- In 1981 as I was a biochemistry student I took up a computing class, APL language on a IBM-370 mainframe. I used the skills a lot for my school work. I approached a teacher and got my first contract for a system that would let biochemistry students enter their lab measurements (on a decwriter terminal), and the output was neatly formatted tables of values on paper that they could cut and paste (literally) in their lab report, thus saving around 10 hours a week per student (thousands of tedious calculations you previously had to do by hand). I was hooked, and I was a hero (never had to pay for a beer after that).
The biochemistry department paid for the CPU time (quite expensive on a mainframe) for the system which ran for several years (I lost touch after I graduated). One day I noticed there was a local phone number for the mainframe in all major cities in the province. I got the idea of making a BBS for my group of friends, which was activated by secret menu options in my biochemistry system. My friends from all over the country were dialling in from their PC at home in terminal mode and exchanging messages.

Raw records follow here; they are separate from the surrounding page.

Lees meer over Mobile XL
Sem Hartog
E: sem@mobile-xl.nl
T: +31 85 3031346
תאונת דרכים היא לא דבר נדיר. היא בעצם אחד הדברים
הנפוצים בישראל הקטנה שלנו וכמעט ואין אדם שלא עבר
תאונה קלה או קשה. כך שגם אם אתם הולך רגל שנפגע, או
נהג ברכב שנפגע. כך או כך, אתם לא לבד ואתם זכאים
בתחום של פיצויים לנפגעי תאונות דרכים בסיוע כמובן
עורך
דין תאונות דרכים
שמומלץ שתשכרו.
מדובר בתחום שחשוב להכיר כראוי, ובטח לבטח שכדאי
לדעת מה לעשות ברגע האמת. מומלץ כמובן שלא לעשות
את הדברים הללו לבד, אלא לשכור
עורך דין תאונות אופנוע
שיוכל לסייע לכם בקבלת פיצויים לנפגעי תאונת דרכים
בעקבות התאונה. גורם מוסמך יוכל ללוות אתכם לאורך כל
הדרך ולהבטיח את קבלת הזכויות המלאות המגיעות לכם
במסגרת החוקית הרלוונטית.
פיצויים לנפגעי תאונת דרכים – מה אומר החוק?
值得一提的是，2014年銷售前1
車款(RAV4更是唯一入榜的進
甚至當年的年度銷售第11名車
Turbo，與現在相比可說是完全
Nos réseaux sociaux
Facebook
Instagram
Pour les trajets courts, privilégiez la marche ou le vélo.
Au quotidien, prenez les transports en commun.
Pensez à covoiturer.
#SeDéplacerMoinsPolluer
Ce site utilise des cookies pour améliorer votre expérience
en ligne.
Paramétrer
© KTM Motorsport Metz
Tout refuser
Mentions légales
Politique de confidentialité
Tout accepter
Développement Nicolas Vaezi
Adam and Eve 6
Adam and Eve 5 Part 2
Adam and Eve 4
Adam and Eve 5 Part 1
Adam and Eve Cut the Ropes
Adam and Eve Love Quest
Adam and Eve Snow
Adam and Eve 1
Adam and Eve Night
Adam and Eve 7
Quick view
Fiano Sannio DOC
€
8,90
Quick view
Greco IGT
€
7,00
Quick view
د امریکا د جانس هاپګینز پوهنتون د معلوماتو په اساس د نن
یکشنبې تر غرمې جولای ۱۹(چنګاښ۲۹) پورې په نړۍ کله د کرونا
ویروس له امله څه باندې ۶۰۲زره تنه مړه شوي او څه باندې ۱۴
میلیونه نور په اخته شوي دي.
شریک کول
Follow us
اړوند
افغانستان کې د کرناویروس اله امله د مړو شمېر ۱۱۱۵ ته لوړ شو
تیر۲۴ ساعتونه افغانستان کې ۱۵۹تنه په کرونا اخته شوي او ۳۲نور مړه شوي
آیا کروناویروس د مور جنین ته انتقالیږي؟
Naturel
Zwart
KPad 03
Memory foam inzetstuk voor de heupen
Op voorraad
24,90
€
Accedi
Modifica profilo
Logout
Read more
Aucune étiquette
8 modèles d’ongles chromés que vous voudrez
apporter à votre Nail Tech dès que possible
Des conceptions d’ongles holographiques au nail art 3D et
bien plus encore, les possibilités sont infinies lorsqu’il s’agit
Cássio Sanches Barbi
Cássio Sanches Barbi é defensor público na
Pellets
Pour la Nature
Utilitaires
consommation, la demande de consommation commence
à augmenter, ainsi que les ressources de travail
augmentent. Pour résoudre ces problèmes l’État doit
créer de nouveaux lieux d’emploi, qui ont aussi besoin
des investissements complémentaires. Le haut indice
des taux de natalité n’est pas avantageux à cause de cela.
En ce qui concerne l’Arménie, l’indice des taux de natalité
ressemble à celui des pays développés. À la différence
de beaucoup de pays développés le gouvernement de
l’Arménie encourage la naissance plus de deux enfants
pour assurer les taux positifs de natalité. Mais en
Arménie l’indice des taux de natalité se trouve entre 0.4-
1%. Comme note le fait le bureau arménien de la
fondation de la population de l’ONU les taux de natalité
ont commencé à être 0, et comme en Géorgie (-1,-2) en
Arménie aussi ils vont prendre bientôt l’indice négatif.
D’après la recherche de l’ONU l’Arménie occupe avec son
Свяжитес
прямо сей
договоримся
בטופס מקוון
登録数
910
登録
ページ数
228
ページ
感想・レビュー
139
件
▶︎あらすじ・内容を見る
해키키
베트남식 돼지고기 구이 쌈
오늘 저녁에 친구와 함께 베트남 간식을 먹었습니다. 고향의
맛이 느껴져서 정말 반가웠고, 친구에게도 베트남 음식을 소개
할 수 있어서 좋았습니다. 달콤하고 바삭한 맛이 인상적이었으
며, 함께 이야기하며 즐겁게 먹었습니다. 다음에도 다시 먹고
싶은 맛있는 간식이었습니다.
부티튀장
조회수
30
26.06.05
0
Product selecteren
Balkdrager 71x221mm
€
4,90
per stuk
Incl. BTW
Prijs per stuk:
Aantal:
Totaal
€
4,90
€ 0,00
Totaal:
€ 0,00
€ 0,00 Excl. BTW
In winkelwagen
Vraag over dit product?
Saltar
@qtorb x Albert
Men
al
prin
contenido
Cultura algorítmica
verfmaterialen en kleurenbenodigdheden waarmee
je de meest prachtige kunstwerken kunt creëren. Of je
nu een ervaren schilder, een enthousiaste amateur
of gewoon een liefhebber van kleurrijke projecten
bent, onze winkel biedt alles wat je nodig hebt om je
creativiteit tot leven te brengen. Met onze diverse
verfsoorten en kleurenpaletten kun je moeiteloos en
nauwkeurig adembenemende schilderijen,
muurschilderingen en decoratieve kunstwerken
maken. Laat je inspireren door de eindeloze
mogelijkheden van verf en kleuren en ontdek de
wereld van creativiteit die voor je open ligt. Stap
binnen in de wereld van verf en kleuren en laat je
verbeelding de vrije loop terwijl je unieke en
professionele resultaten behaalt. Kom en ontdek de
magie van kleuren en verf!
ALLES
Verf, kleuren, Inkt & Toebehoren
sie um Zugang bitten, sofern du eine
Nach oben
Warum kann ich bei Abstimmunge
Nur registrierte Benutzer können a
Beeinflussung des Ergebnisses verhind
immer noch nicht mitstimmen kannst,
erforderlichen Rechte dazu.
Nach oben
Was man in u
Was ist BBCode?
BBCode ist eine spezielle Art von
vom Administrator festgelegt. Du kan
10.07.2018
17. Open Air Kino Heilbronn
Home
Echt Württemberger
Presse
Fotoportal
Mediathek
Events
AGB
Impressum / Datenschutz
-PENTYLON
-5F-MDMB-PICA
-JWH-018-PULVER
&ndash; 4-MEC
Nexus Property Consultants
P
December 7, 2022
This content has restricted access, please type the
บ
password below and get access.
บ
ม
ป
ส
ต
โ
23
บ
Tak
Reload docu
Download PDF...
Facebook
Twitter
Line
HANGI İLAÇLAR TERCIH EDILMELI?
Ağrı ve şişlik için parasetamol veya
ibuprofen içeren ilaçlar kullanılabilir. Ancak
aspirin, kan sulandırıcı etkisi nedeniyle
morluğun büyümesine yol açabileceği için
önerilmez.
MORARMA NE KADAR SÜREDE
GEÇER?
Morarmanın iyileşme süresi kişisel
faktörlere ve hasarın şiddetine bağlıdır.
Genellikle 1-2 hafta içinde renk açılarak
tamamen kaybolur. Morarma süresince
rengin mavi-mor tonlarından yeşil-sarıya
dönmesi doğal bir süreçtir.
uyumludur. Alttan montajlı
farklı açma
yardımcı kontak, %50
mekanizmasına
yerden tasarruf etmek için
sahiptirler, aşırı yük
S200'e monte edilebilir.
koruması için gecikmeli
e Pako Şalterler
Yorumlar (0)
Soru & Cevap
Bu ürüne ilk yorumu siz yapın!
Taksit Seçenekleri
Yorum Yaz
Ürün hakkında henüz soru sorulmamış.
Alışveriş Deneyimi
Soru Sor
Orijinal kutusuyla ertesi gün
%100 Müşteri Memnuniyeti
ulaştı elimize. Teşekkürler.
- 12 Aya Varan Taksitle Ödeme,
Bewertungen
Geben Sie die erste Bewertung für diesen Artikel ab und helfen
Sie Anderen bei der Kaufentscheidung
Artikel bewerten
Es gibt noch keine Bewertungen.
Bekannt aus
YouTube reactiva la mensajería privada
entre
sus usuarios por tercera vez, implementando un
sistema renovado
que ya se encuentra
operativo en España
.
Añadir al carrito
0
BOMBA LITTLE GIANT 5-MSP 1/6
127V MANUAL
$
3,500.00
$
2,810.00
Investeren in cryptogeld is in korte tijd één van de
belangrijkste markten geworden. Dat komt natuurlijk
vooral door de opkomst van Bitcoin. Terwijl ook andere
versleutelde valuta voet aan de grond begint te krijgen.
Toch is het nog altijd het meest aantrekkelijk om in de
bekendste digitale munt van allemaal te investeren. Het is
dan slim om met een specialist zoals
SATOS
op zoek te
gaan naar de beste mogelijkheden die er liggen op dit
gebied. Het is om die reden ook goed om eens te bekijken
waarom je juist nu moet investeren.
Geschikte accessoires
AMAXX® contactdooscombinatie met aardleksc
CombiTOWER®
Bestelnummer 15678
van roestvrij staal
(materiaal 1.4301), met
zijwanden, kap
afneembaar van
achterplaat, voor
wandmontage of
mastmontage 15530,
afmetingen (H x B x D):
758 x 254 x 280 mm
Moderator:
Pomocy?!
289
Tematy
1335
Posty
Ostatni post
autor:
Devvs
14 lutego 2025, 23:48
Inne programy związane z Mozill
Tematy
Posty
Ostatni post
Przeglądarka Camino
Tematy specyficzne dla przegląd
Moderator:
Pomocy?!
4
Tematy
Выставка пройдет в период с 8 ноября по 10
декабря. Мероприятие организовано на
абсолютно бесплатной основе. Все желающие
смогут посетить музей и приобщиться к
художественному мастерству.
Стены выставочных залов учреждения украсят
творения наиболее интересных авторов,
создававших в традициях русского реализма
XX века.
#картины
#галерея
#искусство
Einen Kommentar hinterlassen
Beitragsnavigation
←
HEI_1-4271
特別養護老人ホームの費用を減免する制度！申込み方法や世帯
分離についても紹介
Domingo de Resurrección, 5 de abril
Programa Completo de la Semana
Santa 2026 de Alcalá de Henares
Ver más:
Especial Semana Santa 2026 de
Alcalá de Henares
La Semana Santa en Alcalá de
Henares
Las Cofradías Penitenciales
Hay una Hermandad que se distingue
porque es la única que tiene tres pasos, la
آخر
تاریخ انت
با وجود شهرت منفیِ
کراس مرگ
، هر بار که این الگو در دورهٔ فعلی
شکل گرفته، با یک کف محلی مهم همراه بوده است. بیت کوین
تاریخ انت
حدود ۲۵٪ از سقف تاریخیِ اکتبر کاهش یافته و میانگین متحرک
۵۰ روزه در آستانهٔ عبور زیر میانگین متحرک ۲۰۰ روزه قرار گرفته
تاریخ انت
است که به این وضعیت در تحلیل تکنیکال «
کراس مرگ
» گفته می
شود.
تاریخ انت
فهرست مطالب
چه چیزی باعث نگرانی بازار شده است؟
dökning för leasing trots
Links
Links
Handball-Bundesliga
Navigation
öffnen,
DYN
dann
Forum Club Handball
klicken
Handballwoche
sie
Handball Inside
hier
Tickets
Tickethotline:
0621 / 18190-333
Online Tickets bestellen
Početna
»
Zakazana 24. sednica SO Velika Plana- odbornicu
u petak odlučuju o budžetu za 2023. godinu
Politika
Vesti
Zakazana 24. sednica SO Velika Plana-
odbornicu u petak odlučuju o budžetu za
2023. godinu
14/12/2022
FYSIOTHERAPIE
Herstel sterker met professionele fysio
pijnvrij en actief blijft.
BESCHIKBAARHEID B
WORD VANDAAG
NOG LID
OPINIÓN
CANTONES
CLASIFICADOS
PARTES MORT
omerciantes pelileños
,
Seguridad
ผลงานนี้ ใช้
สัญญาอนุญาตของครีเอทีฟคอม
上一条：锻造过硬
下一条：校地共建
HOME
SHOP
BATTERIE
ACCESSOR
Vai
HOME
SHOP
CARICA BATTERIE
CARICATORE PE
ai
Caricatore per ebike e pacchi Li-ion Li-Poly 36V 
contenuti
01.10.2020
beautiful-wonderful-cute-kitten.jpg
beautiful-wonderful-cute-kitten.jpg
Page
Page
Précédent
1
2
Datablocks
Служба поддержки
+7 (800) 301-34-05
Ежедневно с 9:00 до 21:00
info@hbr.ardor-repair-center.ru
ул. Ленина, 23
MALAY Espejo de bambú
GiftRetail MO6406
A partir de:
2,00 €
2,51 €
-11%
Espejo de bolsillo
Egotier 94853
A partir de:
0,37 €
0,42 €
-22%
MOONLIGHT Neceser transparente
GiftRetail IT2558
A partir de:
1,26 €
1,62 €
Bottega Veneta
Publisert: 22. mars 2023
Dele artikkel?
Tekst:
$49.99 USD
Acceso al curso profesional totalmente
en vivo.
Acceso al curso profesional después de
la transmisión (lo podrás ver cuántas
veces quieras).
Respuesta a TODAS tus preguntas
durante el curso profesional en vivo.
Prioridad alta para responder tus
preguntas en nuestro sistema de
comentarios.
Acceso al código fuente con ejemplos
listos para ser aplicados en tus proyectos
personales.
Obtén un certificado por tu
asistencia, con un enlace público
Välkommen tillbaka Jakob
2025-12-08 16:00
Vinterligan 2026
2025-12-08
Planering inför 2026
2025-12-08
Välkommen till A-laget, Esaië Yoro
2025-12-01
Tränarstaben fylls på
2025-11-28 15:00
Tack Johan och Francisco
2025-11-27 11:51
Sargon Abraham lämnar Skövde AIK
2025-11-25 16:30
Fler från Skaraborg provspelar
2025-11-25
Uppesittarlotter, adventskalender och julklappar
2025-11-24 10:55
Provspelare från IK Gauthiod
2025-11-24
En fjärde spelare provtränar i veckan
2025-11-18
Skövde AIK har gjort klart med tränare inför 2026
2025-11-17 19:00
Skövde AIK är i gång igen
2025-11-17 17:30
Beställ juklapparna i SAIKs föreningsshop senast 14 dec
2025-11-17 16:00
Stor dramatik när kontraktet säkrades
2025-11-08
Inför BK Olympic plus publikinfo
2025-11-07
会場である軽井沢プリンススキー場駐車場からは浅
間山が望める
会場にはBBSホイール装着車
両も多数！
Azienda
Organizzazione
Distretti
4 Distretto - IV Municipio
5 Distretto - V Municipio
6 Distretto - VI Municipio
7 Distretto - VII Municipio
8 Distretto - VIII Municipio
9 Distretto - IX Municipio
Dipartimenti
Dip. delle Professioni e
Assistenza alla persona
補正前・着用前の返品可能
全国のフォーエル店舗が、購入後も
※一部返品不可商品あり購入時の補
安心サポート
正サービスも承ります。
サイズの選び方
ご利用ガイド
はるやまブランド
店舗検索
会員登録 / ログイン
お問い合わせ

Then we decided to program a dungeon game and plug it in the BBS. So now the multi-million-dollar mainframe, over expensive long-distance leased lines, was spewing forth such sage advice as "You are now in a long, dimly-lit hallway. The walls are made of huge stone blocks covered with wet mildew. Part of the North wall has crumbled. A skeleton lies near the boulders. There are exits at East, West and North. Enter your command:". After I graduated, I ported the BBS and the game to an IBM AT-286 PC at my new place of work, which was plugged into a modem. Nor more free long-distance though. It went on for years.
- In 1984 I bought a Commodore 64 and discovered BASIC, assembler, color, sound, and video games. I did lots of crazy stuff with it (I still have it somewhere). In 1985 with a friend I made a tactics game (same rules as the Tactics II board game) that, for some reason, took place on the island of Grenada which had just been invaded by the US. Here's a screenshot (a picture I took of the C64 monitor at the time).
- C64 screenshot Show Spoiler
Now it doesn't look much, until you learn that the game was played against a distant opponent through a modem. There was, at the time, to my knowledge, no C64 game that did this. You played entirely using a joystick, moving the black frame to place and move units on land and in the water, attacking enemy units, etc. All those movements would be replicated on your opponent's screen. Pressing the F1 key would open a chat window.
- Right after DOOM came out (1993 I think) I started building custom levels for multiplay (via IPX network). I also had great fun modifying the official levels without the other player's knowledge and watching them fall into traps that weren't there the week before. Here's a screenshot of an arena I made. I'm not sure why it's so grainy, it's difficult to run DOOM on Windows XP.
- DOOM screenshot Show Spoiler
There was a graphical editor in DOS, it was about as friendly as Blender and crashed about every 11 minutes.